All seven parts begin with the same, slightly varied image: Asle sees himself looking at a painting lying on a stand, where a purple line intersects with a brown line. The painting doesn’t feel finished, but it is finished at the same time.
A friend has named it St. Andrew’s cross, and although Asle doesn’t like the name, he has written it behind the painting. Quickly, even within the same sentence, Asle ends up thinking about his past, the other Asle, his dead wife Ale, and just as quickly the past returns to the present.
Often the past and the present are present at the same time, even so that when Asle thinks of her younger self looking out the window, she drives under that window at the same time and the younger Asle sees the older Asle for a moment.
Jon Fosse was awarded the Nobel Prize in Literature for his “innovative plays and prose that give voice to the unspeakable”.
In Asle’s paintings something invisible becomes visible while still remaining invisible. This is precisely why more paintings cannot be described, because in the opinion of Fosse’s characters, a good painting cannot be described with words.
of Jesus however, similes can be presented in the same way. In Asle’s opinion, literature and visual art are ultimately the same thing, because like Biblical literal reading kills, its spirit gives life.

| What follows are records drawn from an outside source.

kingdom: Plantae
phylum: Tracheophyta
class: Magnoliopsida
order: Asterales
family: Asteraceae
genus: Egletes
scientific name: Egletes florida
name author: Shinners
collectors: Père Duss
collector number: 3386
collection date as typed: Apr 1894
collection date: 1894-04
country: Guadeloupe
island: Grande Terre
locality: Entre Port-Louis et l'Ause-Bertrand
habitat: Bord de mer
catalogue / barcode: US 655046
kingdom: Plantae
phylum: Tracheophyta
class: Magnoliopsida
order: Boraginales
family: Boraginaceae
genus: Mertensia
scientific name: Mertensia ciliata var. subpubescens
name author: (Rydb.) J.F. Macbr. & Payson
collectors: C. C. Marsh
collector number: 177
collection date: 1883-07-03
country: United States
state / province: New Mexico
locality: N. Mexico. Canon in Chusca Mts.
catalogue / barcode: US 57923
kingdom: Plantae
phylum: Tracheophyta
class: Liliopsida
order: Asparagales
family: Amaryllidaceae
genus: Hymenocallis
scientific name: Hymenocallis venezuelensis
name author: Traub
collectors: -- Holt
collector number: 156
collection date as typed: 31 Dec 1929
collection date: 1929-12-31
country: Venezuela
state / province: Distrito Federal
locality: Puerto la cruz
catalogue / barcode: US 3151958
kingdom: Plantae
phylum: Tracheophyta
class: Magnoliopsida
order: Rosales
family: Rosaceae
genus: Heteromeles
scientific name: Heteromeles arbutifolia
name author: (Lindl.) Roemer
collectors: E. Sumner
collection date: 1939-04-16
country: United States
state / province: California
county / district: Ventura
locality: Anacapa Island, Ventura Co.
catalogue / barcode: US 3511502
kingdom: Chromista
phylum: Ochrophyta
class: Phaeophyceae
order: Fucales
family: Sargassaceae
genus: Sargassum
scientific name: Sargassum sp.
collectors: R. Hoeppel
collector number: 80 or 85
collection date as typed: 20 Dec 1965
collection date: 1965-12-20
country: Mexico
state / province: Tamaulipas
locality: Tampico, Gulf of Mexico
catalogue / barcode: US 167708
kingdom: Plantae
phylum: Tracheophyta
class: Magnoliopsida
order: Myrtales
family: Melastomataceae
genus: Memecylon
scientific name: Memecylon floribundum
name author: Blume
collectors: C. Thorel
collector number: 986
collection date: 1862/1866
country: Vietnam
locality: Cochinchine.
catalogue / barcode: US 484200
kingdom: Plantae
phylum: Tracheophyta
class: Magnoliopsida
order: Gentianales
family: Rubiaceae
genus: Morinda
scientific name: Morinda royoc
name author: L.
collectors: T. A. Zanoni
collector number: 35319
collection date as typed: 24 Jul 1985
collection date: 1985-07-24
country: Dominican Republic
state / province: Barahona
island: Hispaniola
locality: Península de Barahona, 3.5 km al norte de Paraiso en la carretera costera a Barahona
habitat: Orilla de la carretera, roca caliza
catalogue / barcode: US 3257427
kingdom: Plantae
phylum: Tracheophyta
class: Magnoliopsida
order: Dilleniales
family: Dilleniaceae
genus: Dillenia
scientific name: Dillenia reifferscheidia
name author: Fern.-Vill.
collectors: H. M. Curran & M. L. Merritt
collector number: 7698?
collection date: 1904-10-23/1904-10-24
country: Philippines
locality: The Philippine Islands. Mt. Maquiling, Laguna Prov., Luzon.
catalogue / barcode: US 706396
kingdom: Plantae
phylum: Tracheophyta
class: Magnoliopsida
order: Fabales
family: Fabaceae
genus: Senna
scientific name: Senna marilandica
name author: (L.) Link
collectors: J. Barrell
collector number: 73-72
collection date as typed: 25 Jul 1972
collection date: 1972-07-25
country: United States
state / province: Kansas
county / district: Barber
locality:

Author Johannes Ekholm wrote in early November Criticism in the news From septology like this: “Also think about when Jon Fosse In septology let’s paint pictures with black color in a dark room, because only in the dark does the darkness of the painting begin to shine!”
In Ekholm’s opinion Septology convincingly describes “how the joys and sorrows of decades can be condensed into an abstract image. So many unlived lives?”
Man is an endless prayer with longing, and Septology sometimes you can see something under the words. Uncreated whiteness?
Maybe something divine really exists.